3. Didalam medulla terdapat badan Hassal yang merupakan bangunan bulat berwarna merah dengan
bagian tengahnya mengalami degenerasi hialin (hialinisasi) sehingga terlihat merah homogen.
4. Dikelilingi oleh sel epiteloid yang tersusun kosentris.
GONAD (TESTIS DAN OVARIUM)

OVARIUM
1. Dibawah epitel terdapat jaringan ikat fibrosa yang membentuk tunika albuginea ovarium.
2. Jaringan korteks ovarium berada dibawah tunika albuginea.

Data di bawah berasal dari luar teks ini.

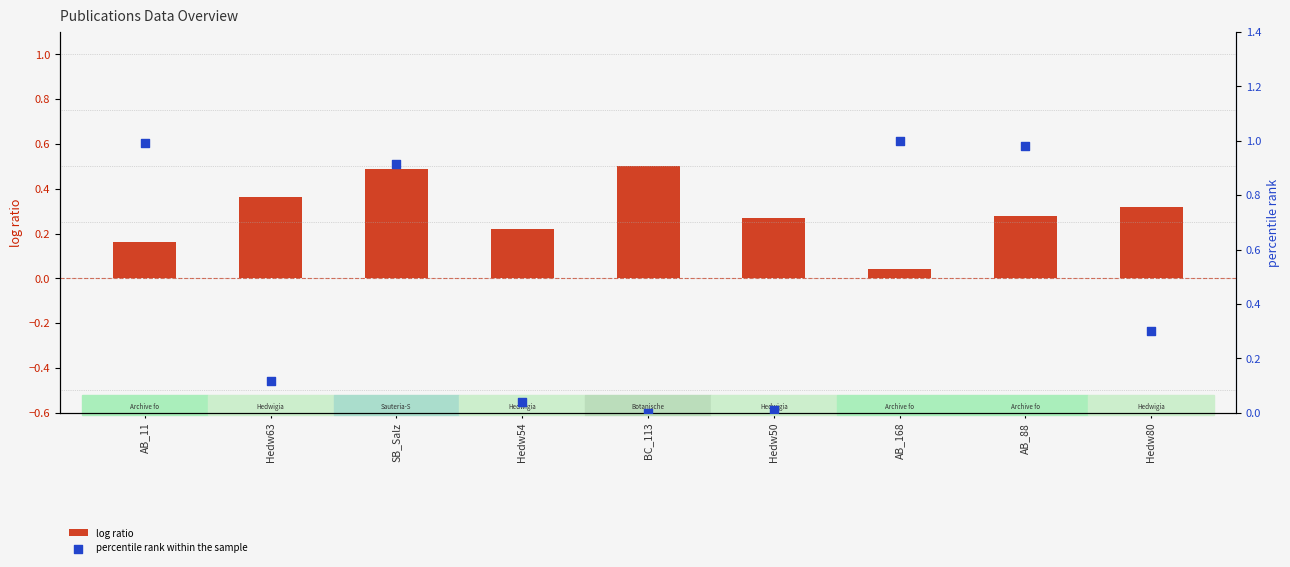

Is the value of percentile rank within the sample at Hedw63 greater than the value of log ratio at AB_11?

No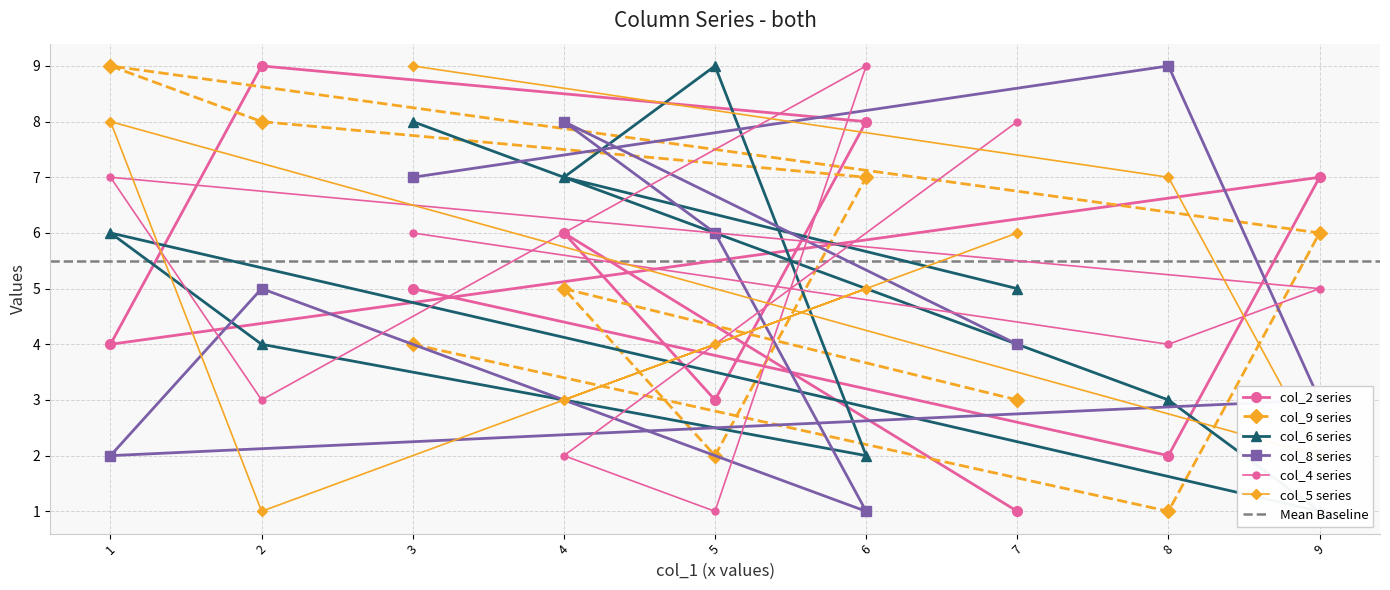

Which has a higher value, 1 or 4?

4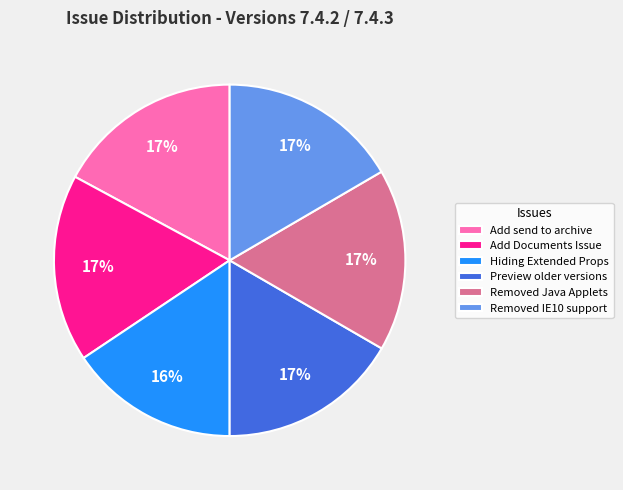

To the nearest percent, what is the average slice percentage?

17%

3. Stroma korteks terlihat berupa jaringan yang banyak mengandung sel berbentuk gelendong mirip
serat otot polos.
4. Jaringan medulla tampak lebih longgar banyak mengandung serat elastin, serat otot polos
pembuluh darah arteri dan vena, serta pembuluh limf.
TESTIS
1. Dibungkus oleh tunika albuginea testis yang merupakan jaringan ikat padat fibrosa.
2. Di dalam mediastinum testis terdapat rete testis Halleri.
3. Dari mediastinum tunika albuginea bercabang ke dalam parenkim membentuk septula testis yang
membagi testis menjadi sejumlah lobulus testis berbentuk piramid.
4. Di dalam lobulus testis terdapat tubulus seminiferus yang terdapat sel sertoli dan sel germinal.